#### Material provided ####
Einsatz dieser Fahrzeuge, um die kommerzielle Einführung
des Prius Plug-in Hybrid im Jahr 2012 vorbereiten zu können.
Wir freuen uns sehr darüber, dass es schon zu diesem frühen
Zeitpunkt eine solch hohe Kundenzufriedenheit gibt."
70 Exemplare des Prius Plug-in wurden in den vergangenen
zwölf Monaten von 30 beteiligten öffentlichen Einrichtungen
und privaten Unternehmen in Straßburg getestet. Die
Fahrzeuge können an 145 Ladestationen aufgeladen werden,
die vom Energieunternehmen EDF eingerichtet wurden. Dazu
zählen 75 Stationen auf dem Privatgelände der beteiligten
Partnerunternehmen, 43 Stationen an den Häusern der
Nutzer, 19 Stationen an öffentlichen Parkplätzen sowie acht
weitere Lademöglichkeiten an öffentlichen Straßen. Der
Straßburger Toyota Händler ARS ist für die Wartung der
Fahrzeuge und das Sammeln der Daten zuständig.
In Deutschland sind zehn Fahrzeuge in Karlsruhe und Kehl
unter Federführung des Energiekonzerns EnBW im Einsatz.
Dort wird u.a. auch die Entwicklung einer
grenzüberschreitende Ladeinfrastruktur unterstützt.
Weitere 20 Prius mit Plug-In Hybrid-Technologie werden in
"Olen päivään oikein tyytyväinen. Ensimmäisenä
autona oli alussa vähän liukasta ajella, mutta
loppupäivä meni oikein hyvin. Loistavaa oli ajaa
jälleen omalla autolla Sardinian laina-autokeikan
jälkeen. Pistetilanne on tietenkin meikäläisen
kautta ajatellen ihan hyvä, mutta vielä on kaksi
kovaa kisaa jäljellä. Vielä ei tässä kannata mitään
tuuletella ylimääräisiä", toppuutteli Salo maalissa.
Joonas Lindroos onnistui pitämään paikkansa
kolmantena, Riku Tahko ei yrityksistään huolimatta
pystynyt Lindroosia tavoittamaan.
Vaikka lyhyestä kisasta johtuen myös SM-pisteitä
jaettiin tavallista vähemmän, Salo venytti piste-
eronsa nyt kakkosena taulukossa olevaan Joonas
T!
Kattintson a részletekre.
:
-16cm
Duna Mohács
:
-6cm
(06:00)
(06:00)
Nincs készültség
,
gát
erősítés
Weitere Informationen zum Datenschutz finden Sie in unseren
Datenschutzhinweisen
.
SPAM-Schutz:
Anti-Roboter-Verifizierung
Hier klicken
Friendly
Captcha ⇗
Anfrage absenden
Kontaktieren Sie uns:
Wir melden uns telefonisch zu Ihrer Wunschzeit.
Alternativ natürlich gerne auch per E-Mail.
####
Exercise instructions
Convert every line of the entries above into a JSON list of strings, one string per line, with blank lines omitted.

Response for this exercise
[
  "Einsatz dieser Fahrzeuge, um die kommerzielle Einführung",
  "des Prius Plug-in Hybrid im Jahr 2012 vorbereiten zu können.",
  "Wir freuen uns sehr darüber, dass es schon zu diesem frühen",
  "Zeitpunkt eine solch hohe Kundenzufriedenheit gibt.\"",
  "70 Exemplare des Prius Plug-in wurden in den vergangenen",
  "zwölf Monaten von 30 beteiligten öffentlichen Einrichtungen",
  "und privaten Unternehmen in Straßburg getestet. Die",
  "Fahrzeuge können an 145 Ladestationen aufgeladen werden,",
  "die vom Energieunternehmen EDF eingerichtet wurden. Dazu",
  "zählen 75 Stationen auf dem Privatgelände der beteiligten",
  "Partnerunternehmen, 43 Stationen an den Häusern der",
  "Nutzer, 19 Stationen an öffentlichen Parkplätzen sowie acht",
  "weitere Lademöglichkeiten an öffentlichen Straßen. Der",
  "Straßburger Toyota Händler ARS ist für die Wartung der",
  "Fahrzeuge und das Sammeln der Daten zuständig.",
  "In Deutschland sind zehn Fahrzeuge in Karlsruhe und Kehl",
  "unter Federführung des Energiekonzerns EnBW im Einsatz.",
  "Dort wird u.a. auch die Entwicklung einer",
  "grenzüberschreitende Ladeinfrastruktur unterstützt.",
  "Weitere 20 Prius mit Plug-In Hybrid-Technologie werden in",
  "\"Olen päivään oikein tyytyväinen. Ensimmäisenä",
  "autona oli alussa vähän liukasta ajella, mutta",
  "loppupäivä meni oikein hyvin. Loistavaa oli ajaa",
  "jälleen omalla autolla Sardinian laina-autokeikan",
  "jälkeen. Pistetilanne on tietenkin meikäläisen",
  "kautta ajatellen ihan hyvä, mutta vielä on kaksi",
  "kovaa kisaa jäljellä. Vielä ei tässä kannata mitään",
  "tuuletella ylimääräisiä\", toppuutteli Salo maalissa.",
  "Joonas Lindroos onnistui pitämään paikkansa",
  "kolmantena, Riku Tahko ei yrityksistään huolimatta",
  "pystynyt Lindroosia tavoittamaan.",
  "Vaikka lyhyestä kisasta johtuen myös SM-pisteitä",
  "jaettiin tavallista vähemmän, Salo venytti piste-",
  "eronsa nyt kakkosena taulukossa olevaan Joonas",
  "T!",
  "Kattintson a részletekre.",
  ":",
  "-16cm",
  "Duna Mohács",
  ":",
  "-6cm",
  "(06:00)",
  "(06:00)",
  "Nincs készültség",
  ",",
  "gát",
  "erősítés",
  "Weitere Informationen zum Datenschutz finden Sie in unseren",
  "Datenschutzhinweisen",
  ".",
  "SPAM-Schutz:",
  "Anti-Roboter-Verifizierung",
  "Hier klicken",
  "Friendly",
  "Captcha ⇗",
  "Anfrage absenden",
  "Kontaktieren Sie uns:",
  "Wir melden uns telefonisch zu Ihrer Wunschzeit.",
  "Alternativ natürlich gerne auch per E-Mail."
]